One reason for the hostile reaction to the the now-notorious “Google Memo” is, I think, that it is very difficult to think about how group differences might apply to individuals. Statistical claims about groups almost always feel as if they relate to a general and universal effect applying to each individual within those groups.

The memo argued that “differences in distributions of traits between men and women may in part explain why we don’t have 50% representation of women in tech and leadership”. If true, a hiring policy would be flawed if it assumed that a totally fair system would produce something close to a fifty/fifty balance of men and women at every level of the company.

I will not get into whether this claim (or the others) is correct or not. Scott Alexander makes a good case that the difference might be explained as a product of different interests between men and women, not differences in ability. Or maybe it really is a product of sexism. My own views here don’t really matter or add anything to the debate.

What is interesting to me is how we think about claims about group differences, and how we relate that to individuals. My basic claim is that group averages can reflect how many people within a group have a certain trait, rather than how strong the trait is in each individual member of the group, and often we mix these two things up.

Think about the claim that “Women generally have a stronger interest in people rather than things, relative to men.” Whether or not this is true, it’s hard not to imagine this as a comment on women as individuals. For a given man and a given woman who seem similar in other respects, this claim sounds like it’s saying that each man will be more “interested in things” than each woman.

But it doesn’t! This is what my friend “the Anonymous Mugwump” refers to as a difficulty in “applying averages”. We tend to take claims about groups as claims about each individual within those groups. That means that claims about men or women being more inclined towards one thing than another sound both obviously false and easily rejected, and very insulting. In the case above, the group averages don’t tell us anything at all about the man and the woman as individuals if they’re already selected for their individual traits — like being employed in a certain profession or enjoying a certain hobby.

For every one hundred people, there might be ten men and nine women who are equally “interested in things”. This would mean that on average men are substantially more likely to be “interested in things” than women, but that as individuals none of those women are any less interested than those men and that there are millions of women who are just as “interested in things” as any man is. Applying the average to the individuals would be a very silly (if easily made) mistake.

It’s even worse when it’s something that can’t be framed as just a difference of opinion. If someone says that women are, on average, more neurotic than men, or that the distribution of intelligence means that “at the higher end of the distribution (from where you get your STEM graduates) you would expect to find more men”, it sounds like a claim that any given woman is more likely to be neurotic or less likely to have an IQ of 140+ than a similar man.

But again, think of claims like this about how many people within the group have this trait, not how strong this trait is among each member of the group.

In every one hundred people, there might be ten women and nine men who score highly on the neuroticism trait.

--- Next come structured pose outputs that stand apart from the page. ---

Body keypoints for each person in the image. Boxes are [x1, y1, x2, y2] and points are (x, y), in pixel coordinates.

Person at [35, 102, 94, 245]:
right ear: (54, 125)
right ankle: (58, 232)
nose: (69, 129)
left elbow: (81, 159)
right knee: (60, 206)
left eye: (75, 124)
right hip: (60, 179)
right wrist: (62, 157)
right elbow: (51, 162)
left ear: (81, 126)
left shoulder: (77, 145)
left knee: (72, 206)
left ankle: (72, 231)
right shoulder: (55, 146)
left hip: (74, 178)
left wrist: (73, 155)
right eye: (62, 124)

There might be five men with exceptionally low IQs and four women with exceptionally low IQs, and five men and four women with exceptionally high IQs (and ninety men and ninety-two women somewhere in between).

Group differences, in other words, tell us next to nothing about the traits of a given man or woman within those groups — there are lots of neurotic men and lots of genius women. Very simple information about any individual is going to tell you much much more than whatever the distribution of attributes is for a group they happen to be part of.

They can, though, help us understand why (to use Scott Alexander’s example) more veterinarians are women than men, or perhaps why more men become engineers than women. For every one hundred people, there are three women interested in being vets and two men, and two women and three men interested in becoming engineers.

Consider also the danger of looking at relative rates but not absolute levels. Suppose red-haired people were twice as likely to commit fraud as blondes, brunettes and baldies. As well as raising interesting questions about why — perhaps red-heads are discriminated against and have fewer legitimate opportunities to make money — this could engender prejudice against red-heads including the view that a given red-head is likely to commit fraud against you. But if the levels of fraud are so low in both red-heads and others, 99% of red-heads might never even think of committing fraud, but still be unfairly judged as would-be fraudsters.

This is all very important for reasons beyond the “Google Memo”. Different immigrant groups may have different propensities to commit crime, for various and mostly benign reasons, and some higher than the rate of natives. But, again, these are group differences and are often misinterpreted, justifying and fuelling prejudice against individual members of those groups.

In cases where the absolute level is low in both groups, like violent crime, higher rates (still at very low levels) from an immigrant group are used to justify harsh and harmful policies excluding some criminals, but many more non-criminals, from living and working here.

It might be useful for the security services to know that Muslims are more likely than non-Muslims to become terrorists in Britain — for example, for knowing where to direct surveillance and anti-extremism resources. But this useful group average is misinterpreted by many people as implying that individual Muslims are sympathetic to terrorism, and leads to very bad mistreatment.

Since people don’t really know how to interpret group differences, the ones who do have a responsibility to talk about them very carefully to avoid fuelling prejudice and unfair discrimination. But, where possible, we should also be trying to help people understand the statistics. Group differences may tell us why more of one group is represented in a profession than another, but for the individuals within or trying to enter those fields they probably tell us next to nothing.